Memang petugas check in belum tentu dari maskapai sih ya. Dan kemarin, jelas-jelas petugasnya orang Prancis dilihat dari logat berbahasanya... Tapi bahwa dia menanyakan Visby? C'est quel pays? Membuat saya tersenyum sesudah lama mengantri... 

Tak apa lah. Petugas cukup ramah dan menawari kami untuk check in bagasi tangan kami secara gratis. Lumayan. Mengurangi tentengan...

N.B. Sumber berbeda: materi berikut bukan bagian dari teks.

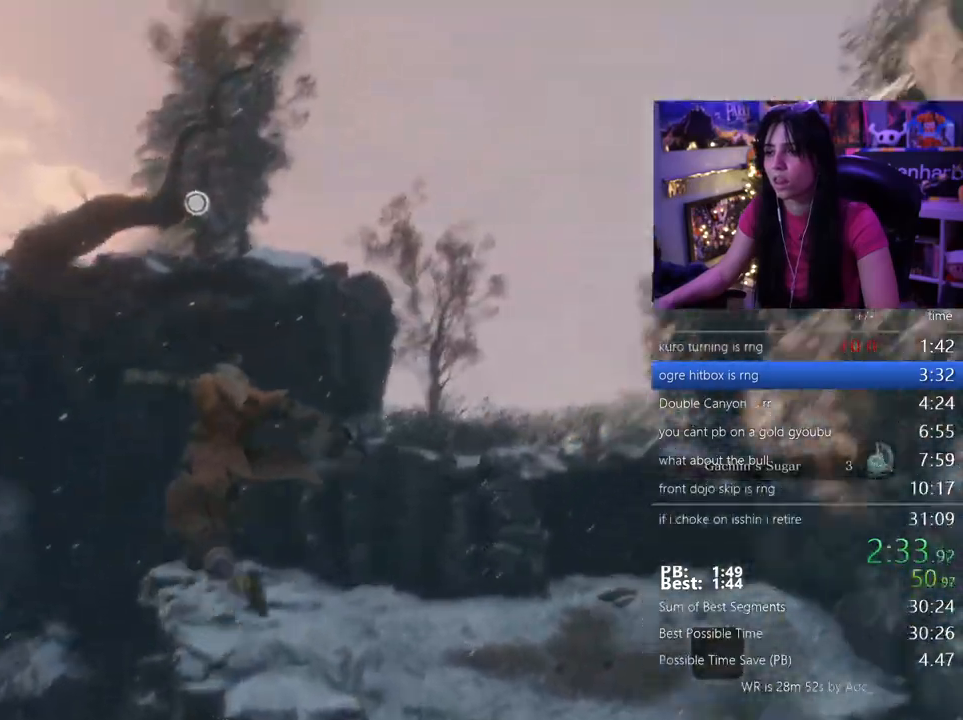
{"keys": ["a"], "mouse": [], "events": [[33, "f", "up"], [117, "f", "down"], [167, "f", "up"], [217, "f", "down"], [317, "f", "up"]]}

Sudah hampir setengah 10 kami baru sampai di gate. Kami sempatkan ke toilet, main game yang disediakan di airport, dan membeli minuman sebelum akhirnya boarding yang dibuka agak lambat. Tapi efektif. Jam 10 pesawat sudah mulai bergerak. Meski saya sempat lihat jam, baru tinggal landas 30 menit kemudian...

Kami mendapatkan tempat duduk di sebelah pintu darurat. Suami saya yang memilih. Biasanya tempat ini memang lebih lega. Tapi pilihan yang salah!

Masalahnya, kami jadi tak boleh meletakkan barang di bawah tempat duduk di depan kami. Semua barang harus diletakkan di kompartimen bagasi di atas. Akibatnya, saya dan Butet panik mengeluarkan perlengkapan tempur yang diperlukan selama perjalanan. Tiga jam Nice-Stockholm kan lumayan juga tuh...

Perjalanan lancar dan nyaman, meski sampai di Stockholm cuaca hujan. Butet bisa tidur di nyaris sepanjang perjalanan. Saya hanya bisa tidur sejenak sampai pramugari yang membawa kereta makanan berhenti tepat di sebelah saya selama beberapa lama. Aktifitasnya membangunkan saya... Saya manfaatkan untuk membaca. Kebetulan masih ikut tantangan Gramedia Digital juga...

Pesawat tiba di Arlanda pukul 12 lebih sedikit? Saya lupa tepatnya. Tapi tak sampai 30 menit terlambatnya. Kami tak bisa langsung keluar pesawat. Entah apa yang terjadi. pengumuman diberikan dalam bahasa Swedia! Hanya waktu tunggu saja yang diterjemahkan dalam bahasa Inggris!...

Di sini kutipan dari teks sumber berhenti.